▶ [Task prompt]
Count how many lines of the material below contain the string "đường", matching uppercase and lowercase exactly. Give the number alone.

▶ [Exercise materials]
=== Section Start ===

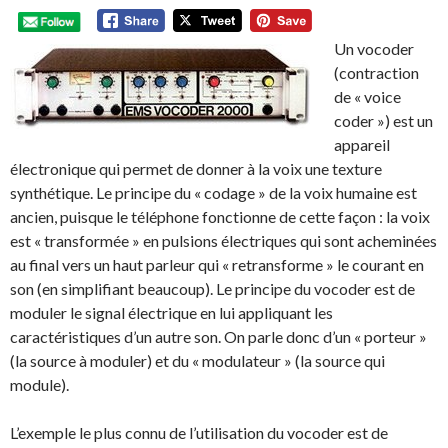
Un vocoder
(contraction
de « voice
coder ») est un
appareil
électronique qui permet de donner à la voix une texture
synthétique. Le principe du « codage » de la voix humaine est
ancien, puisque le téléphone fonctionne de cette façon : la voix
est « transformée » en pulsions électriques qui sont acheminées
au final vers un haut parleur qui « retransforme » le courant en
son (en simplifiant beaucoup). Le principe du vocoder est de
moduler le signal électrique en lui appliquant les
caractéristiques d’un autre son. On parle donc d’un « porteur »
(la source à moduler) et du « modulateur » (la source qui
module).
L’exemple le plus connu de l’utilisation du vocoder est de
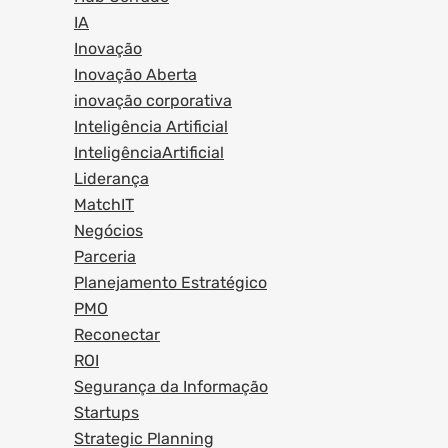
IA
Inovação
Inovação Aberta
inovação corporativa
Inteligência Artificial
InteligênciaArtificial
Liderança
MatchIT
Negócios
Parceria
Planejamento Estratégico
PMO
Reconectar
ROI
Segurança da Informação
Startups
Strategic Planning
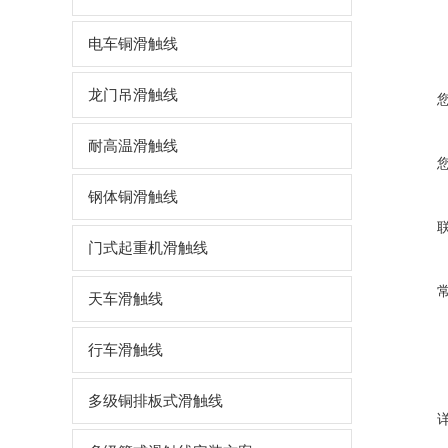
电车铜滑触线
龙门吊滑触线
耐高温滑触线
钢体铜滑触线
门式起重机滑触线
天车滑触线
行车滑触线
多级铜排板式滑触线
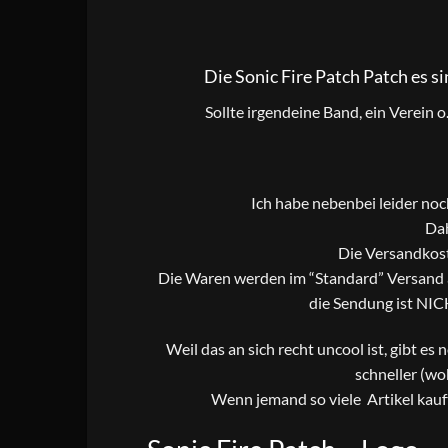
Die Sonic Fire Patch Patch es s
Sollte irgendeine Band, ein Verein 
Ich habe nebenbei leider no
Dah
Die Versandkost
Die Waren werden im “Standard” Versand al
die Sendung ist NIC
Weil das an sich recht uncool ist, gibt es
schneller (wo
Wenn jemand so viele Artikel kauf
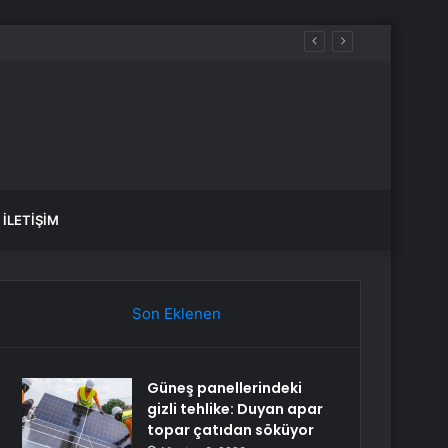
İLETIŞIM
Son Eklenen
Güneş panellerindeki
gizli tehlike: Duyan apar
topar çatıdan söküyor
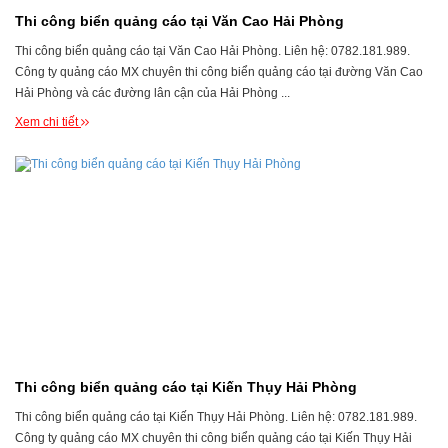
Thi công biển quảng cáo tại Văn Cao Hải Phòng
Thi công biển quảng cáo tại Văn Cao Hải Phòng. Liên hệ: 0782.181.989.
Công ty quảng cáo MX chuyên thi công biển quảng cáo tại đường Văn Cao
Hải Phòng và các đường lân cận của Hải Phòng ...
Xem chi tiết
Thi công biển quảng cáo tại Kiến Thụy Hải Phòng
Thi công biển quảng cáo tại Kiến Thụy Hải Phòng. Liên hệ: 0782.181.989.
Công ty quảng cáo MX chuyên thi công biển quảng cáo tại Kiến Thụy Hải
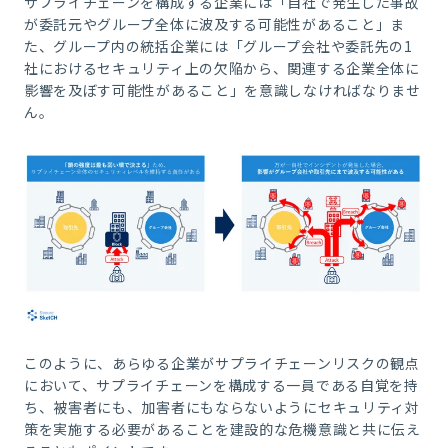
サプライチェーンを構成する企業には「自社で発生した事故
が委託元やグループ全体に波及する可能性があること」ま
た、グループ内の統括企業には「グループ会社や委託先の1
社におけるセキュリティ上の欠陥から、関連する企業全体に
影響を及ぼす可能性があること」を意識しなければなりませ
ん。
このように、あらゆる企業がサプライチェーンリスクの観点
において、サプライチェーンを構成する一員である自覚を持
ち、被害者にも、加害者にもならないようにセキュリティ対
策を実施する必要があることを建設的な危機意識と共に伝え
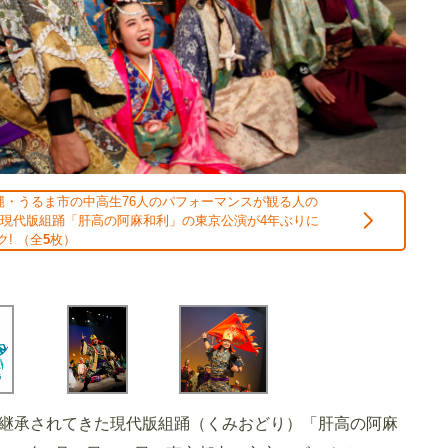
縄・うるま市の中高生76人のパフォーマンスが観る人の
 現代版組踊「肝高の阿麻和利」の東京公演が4年ぶりに
! （全
5
枚）
り継承されてきた現代版組踊（くみおどり）「肝高の阿麻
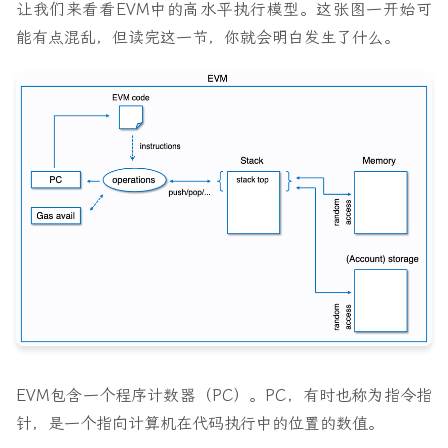
让我们来看看EVM中的高水平执行模型。这张图一开始可
能有点混乱，但读完这一节，你就会明白发生了什么。
EVM包含一个程序计数器（PC）。PC，有时也称为指令指
针，是一个指向计算机在代码执行中的位置的数值。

=== Section End ===

▶ [Response to the exercise]
2